The shattered-glass jazz of first single "Robber" opens the record like a warning shot, the kind of expansive capitalist critique that would collapse if tackled by a different sort of artist. In Lindeman's hands, these enormous ideas — environmental panic, capitalist exploitation, freedom, life, death, love — soften and settle into the human creases, free of clumsy dogma. She performs cutting examinations of society and self with the considered calm of a palm reader; her plea for wakefulness is at once individual and communal, molecular and seismic.

Over pulsing Wurlitzer and swinging strings, "Tried to Tell You" sees Lindeman begging a friend to open their heart to love, to spill their guts regardless of reciprocity or embarrassment, declaring that she "will not help you not to feel / To tell yourself it was not real / And only fools believe." On "Heart," she asserts her own commitment to this righteous honesty: "There are many things you may ask of me / But don't ask me for indifference / Don't come to me for distance." Of course, in Lindeman's world, things are never so simple and people rarely so sure. As she drives away from a relationship for the last time on tidal closer "Subdivisions," a pearl of doubt turns in her mind: "But what if I misjudged? / In the wildest of emotion / I took this way too far."

That crucial mutation of certainty and hesitation is best expressed in the simple, glowing chorus of "Loss." As keys squeal like exposed wires and voices encircle her, Lindeman repeats a mantra: "Loss is loss / Is loss / Is loss." In her hopeful, reaching delivery, another meaning begins to form: the wonderment of love is that it endures regardless of whether you fuck it up or leave it behind, whether it's shared or understood. Loss is loss, but it's discovery too.

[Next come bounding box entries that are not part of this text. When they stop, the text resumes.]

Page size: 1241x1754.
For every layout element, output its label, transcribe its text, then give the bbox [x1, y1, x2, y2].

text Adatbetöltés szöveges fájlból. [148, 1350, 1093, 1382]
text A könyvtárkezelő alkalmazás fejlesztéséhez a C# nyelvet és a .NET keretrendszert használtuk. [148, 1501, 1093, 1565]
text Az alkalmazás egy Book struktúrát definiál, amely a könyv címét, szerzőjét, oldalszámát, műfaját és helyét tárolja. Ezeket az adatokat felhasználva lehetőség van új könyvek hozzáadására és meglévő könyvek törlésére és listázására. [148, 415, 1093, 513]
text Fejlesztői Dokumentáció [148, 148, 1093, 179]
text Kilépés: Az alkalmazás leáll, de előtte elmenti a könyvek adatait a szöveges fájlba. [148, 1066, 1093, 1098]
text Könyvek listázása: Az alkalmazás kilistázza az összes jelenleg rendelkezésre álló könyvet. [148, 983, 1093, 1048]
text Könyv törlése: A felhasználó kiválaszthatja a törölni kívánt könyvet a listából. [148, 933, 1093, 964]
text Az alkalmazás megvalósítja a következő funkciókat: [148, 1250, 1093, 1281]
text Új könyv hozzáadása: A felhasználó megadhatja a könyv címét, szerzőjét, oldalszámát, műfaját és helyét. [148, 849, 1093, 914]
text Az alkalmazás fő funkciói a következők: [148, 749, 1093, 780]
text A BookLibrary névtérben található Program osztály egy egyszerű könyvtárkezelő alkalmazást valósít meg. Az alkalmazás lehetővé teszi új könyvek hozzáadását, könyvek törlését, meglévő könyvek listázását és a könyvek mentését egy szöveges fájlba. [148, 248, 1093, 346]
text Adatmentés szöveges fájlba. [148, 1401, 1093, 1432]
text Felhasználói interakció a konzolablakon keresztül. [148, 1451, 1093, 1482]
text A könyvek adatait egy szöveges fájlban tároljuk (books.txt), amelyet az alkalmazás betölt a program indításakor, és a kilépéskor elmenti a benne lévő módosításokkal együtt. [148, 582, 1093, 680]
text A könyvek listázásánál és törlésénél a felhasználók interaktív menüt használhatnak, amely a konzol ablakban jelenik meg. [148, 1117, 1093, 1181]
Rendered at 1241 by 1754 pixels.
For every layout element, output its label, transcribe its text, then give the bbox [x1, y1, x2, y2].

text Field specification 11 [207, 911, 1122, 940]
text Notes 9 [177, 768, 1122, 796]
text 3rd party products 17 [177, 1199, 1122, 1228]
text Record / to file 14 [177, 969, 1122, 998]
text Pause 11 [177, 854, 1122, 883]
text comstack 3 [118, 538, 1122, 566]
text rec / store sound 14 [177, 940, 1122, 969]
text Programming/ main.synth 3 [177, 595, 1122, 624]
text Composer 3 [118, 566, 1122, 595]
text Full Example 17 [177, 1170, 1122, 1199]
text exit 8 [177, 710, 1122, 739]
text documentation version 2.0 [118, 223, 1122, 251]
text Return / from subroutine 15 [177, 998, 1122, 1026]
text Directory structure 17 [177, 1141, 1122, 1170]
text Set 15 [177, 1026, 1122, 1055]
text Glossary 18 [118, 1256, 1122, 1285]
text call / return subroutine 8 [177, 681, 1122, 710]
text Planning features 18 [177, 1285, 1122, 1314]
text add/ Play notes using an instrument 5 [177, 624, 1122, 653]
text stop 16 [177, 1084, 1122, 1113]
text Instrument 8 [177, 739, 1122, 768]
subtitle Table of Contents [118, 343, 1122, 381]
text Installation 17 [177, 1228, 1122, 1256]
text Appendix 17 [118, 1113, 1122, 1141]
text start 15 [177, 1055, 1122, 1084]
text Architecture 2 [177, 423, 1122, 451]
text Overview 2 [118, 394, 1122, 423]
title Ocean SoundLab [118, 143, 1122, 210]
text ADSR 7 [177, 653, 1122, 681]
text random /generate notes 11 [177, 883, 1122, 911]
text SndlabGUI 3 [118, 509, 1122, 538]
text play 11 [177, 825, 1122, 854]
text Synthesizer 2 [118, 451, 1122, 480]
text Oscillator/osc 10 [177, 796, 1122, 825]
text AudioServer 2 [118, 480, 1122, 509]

In a newsletter to fans released last year, Lindeman wrote about her late introduction to the work of legendary filmmaker Agnès Varda. In Varda, Lindeman describes an artist who creates free of machismo and demolishing ego: "Through the lens of her camera, everything is expanded, changed, renewed. Her filmic gaze is almost always one of restoration and generosity. How rare is this!" Varda herself once said that her aim was never to show, but to "give people the desire the see." Lindeman's songs move much like Varda's lens — rather than a guidebook, they provide a kaleidoscope. Ignorance suggests a new way to see the world, asking only that you release yourself to wildness and feeling, to the unanswerable questions and the world beyond yourself. It's all there — in the shifting clouds and the upward spiral of birds, in the opening flowers and the weeds that overtake them — just waiting to be found.